Exercise
Write out word for word each line of the records, beginning at the first and stopping after the line with "# Risky IP report workbook". Leave the pictures out.

(Source data)
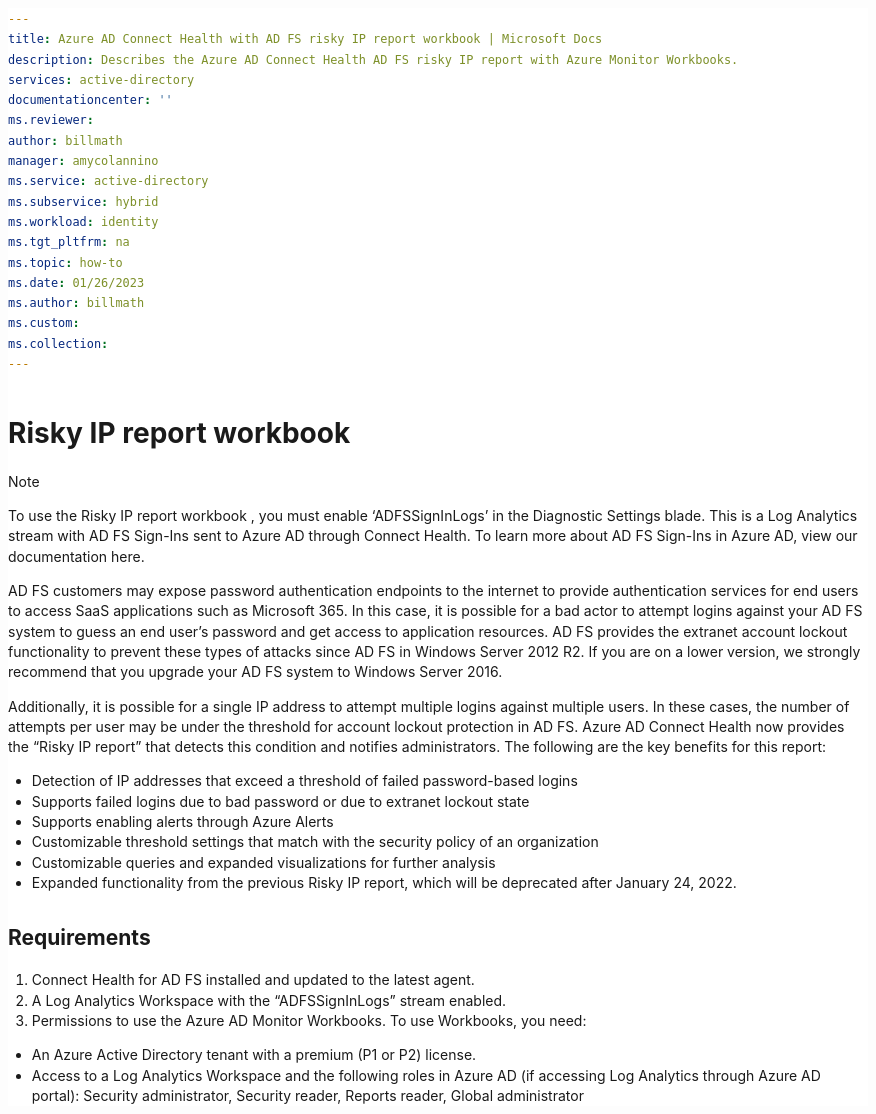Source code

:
 ```yaml
---
title: Azure AD Connect Health with AD FS risky IP report workbook | Microsoft Docs
description: Describes the Azure AD Connect Health AD FS risky IP report with Azure Monitor Workbooks.
services: active-directory
documentationcenter: ''
ms.reviewer: 
author: billmath
manager: amycolannino
ms.service: active-directory
ms.subservice: hybrid
ms.workload: identity
ms.tgt_pltfrm: na
ms.topic: how-to
ms.date: 01/26/2023
ms.author: billmath
ms.custom: 
ms.collection: 
---
```



# Risky IP report workbook 
> [!NOTE]
> To use the Risky IP report workbook , you must enable ‘ADFSSignInLogs’ in the Diagnostic Settings blade. This is a Log Analytics stream with AD FS Sign-Ins sent to Azure AD through Connect Health. To learn more about AD FS Sign-Ins in Azure AD, view our documentation here.

AD FS customers may expose password authentication endpoints to the internet to provide authentication services for end users to access SaaS applications such as Microsoft 365. In this case, it is possible for a bad actor to attempt logins against your AD FS system to guess an end user’s password and get access to application resources. AD FS provides the extranet account lockout functionality to prevent these types of attacks since AD FS in Windows Server 2012 R2. If you are on a lower version, we strongly recommend that you upgrade your AD FS system to Windows Server 2016. <br />

Additionally, it is possible for a single IP address to attempt multiple logins against multiple users. In these cases, the number of attempts per user may be under the threshold for account lockout protection in AD FS. Azure AD Connect Health now provides the “Risky IP report” that detects this condition and notifies administrators. The following are the key benefits for this report: 
- Detection of IP addresses that exceed a threshold of failed password-based logins
- Supports failed logins due to bad password or due to extranet lockout state
- Supports enabling alerts through Azure Alerts
- Customizable threshold settings that match with the security policy of an organization
- Customizable queries and expanded visualizations for further analysis
- Expanded functionality from the previous Risky IP report, which will be deprecated after January 24, 2022.

## Requirements
1.	Connect Health for AD FS installed and updated to the latest agent.
2.	A Log Analytics Workspace with the “ADFSSignInLogs” stream enabled.
3.	Permissions to use the Azure AD Monitor Workbooks. To use Workbooks, you need:
- An Azure Active Directory tenant with a premium (P1 or P2) license.
- Access to a Log Analytics Workspace and the following roles in Azure AD (if accessing Log Analytics through Azure AD portal): Security administrator, Security reader, Reports reader, Global administrator

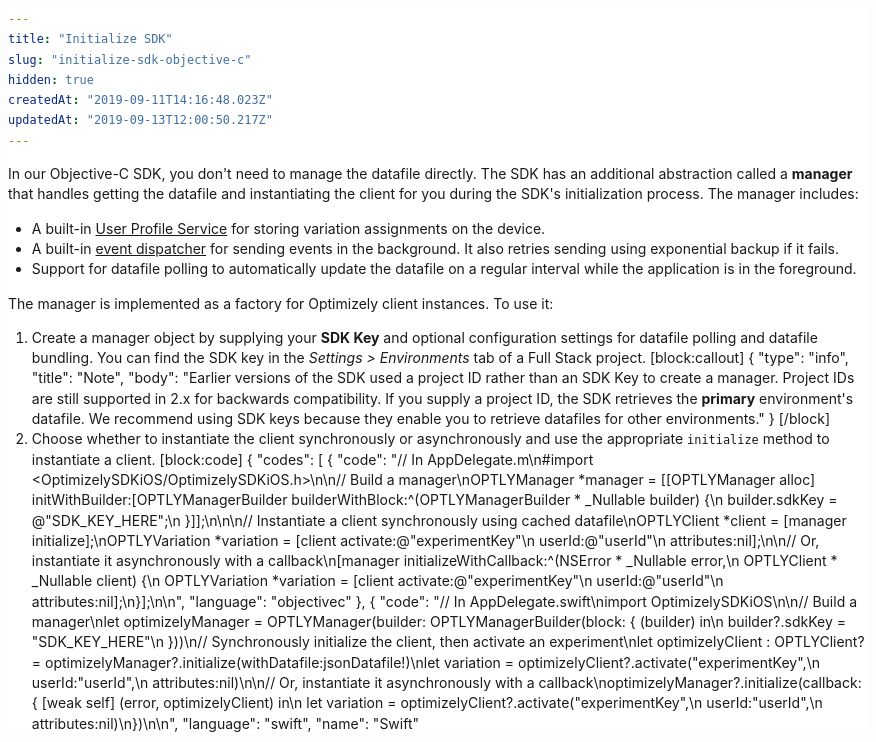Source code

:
 ```yaml
---
title: "Initialize SDK"
slug: "initialize-sdk-objective-c"
hidden: true
createdAt: "2019-09-11T14:16:48.023Z"
updatedAt: "2019-09-13T12:00:50.217Z"
---
```

In our Objective-C SDK, you don't need to manage the datafile directly. The SDK has an additional abstraction called a **manager** that handles getting the datafile and instantiating the client for you during the SDK's initialization process. The manager includes:
* A built-in [User Profile Service](doc:implement-a-user-profile-service-objective-c) for storing variation assignments on the device.
* A built-in [event dispatcher](doc:customize-event-dispatcher-objective-c) for sending events in the background. It also retries sending using exponential backup if it fails.
* Support for datafile polling to automatically update the datafile on a regular interval while the application is in the foreground.

The manager is implemented as a factory for Optimizely client instances. To use it:
1. Create a manager object by supplying your **SDK Key** and optional configuration settings for datafile polling and datafile bundling. You can find the SDK key in the *Settings > Environments* tab of a Full Stack project.
[block:callout]
{
  "type": "info",
  "title": "Note",
  "body": "Earlier versions of the SDK used a project ID rather than an SDK Key to create a manager. Project IDs are still supported in 2.x for backwards compatibility. If you supply a project ID, the SDK retrieves the **primary** environment's datafile. We recommend using SDK keys because they enable you to retrieve datafiles for other environments."
}
[/block]
2. Choose whether to instantiate the client synchronously or asynchronously and use the appropriate `initialize` method to instantiate a client.
[block:code]
{
  "codes": [
    {
      "code": "// In AppDelegate.m\n#import <OptimizelySDKiOS/OptimizelySDKiOS.h>\n\n// Build a manager\nOPTLYManager *manager = [[OPTLYManager alloc] initWithBuilder:[OPTLYManagerBuilder  builderWithBlock:^(OPTLYManagerBuilder * _Nullable builder) {\n        builder.sdkKey = @\"SDK_KEY_HERE\";\n    }]];\n\n\n// Instantiate a client synchronously using cached datafile\nOPTLYClient *client = [manager initialize];\nOPTLYVariation *variation = [client activate:@\"experimentKey\"\n                                    userId:@\"userId\"\n                                    attributes:nil];\n\n// Or, instantiate it asynchronously with a callback\n[manager initializeWithCallback:^(NSError * _Nullable error,\n                                  OPTLYClient * _Nullable client) {\n  OPTLYVariation *variation = [client activate:@\"experimentKey\"\n                                      userId:@\"userId\"\n                                      attributes:nil];\n}];\n\n",
      "language": "objectivec"
    },
    {
      "code": "// In AppDelegate.swift\nimport OptimizelySDKiOS\n\n// Build a manager\nlet optimizelyManager = OPTLYManager(builder: OPTLYManagerBuilder(block: { (builder) in\n            builder?.sdkKey = \"SDK_KEY_HERE\"\n        }))\n// Synchronously initialize the client, then activate an experiment\nlet optimizelyClient : OPTLYClient? = optimizelyManager?.initialize(withDatafile:jsonDatafile!)\nlet variation = optimizelyClient?.activate(\"experimentKey\",\n                                           userId:\"userId\",\n                                           attributes:nil)\n\n// Or, instantiate it asynchronously with a callback\noptimizelyManager?.initialize(callback: { [weak self] (error, optimizelyClient) in\n  let variation = optimizelyClient?.activate(\"experimentKey\",\n                                             userId:\"userId\",\n                                             attributes:nil)\n})\n\n",
      "language": "swift",
      "name": "Swift"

Answer for this exercise
Source code

:
 ```yaml
---
title: Azure AD Connect Health with AD FS risky IP report workbook | Microsoft Docs
description: Describes the Azure AD Connect Health AD FS risky IP report with Azure Monitor Workbooks.
services: active-directory
documentationcenter: ''
ms.reviewer: 
author: billmath
manager: amycolannino
ms.service: active-directory
ms.subservice: hybrid
ms.workload: identity
ms.tgt_pltfrm: na
ms.topic: how-to
ms.date: 01/26/2023
ms.author: billmath
ms.custom: 
ms.collection: 
---
```



# Risky IP report workbook 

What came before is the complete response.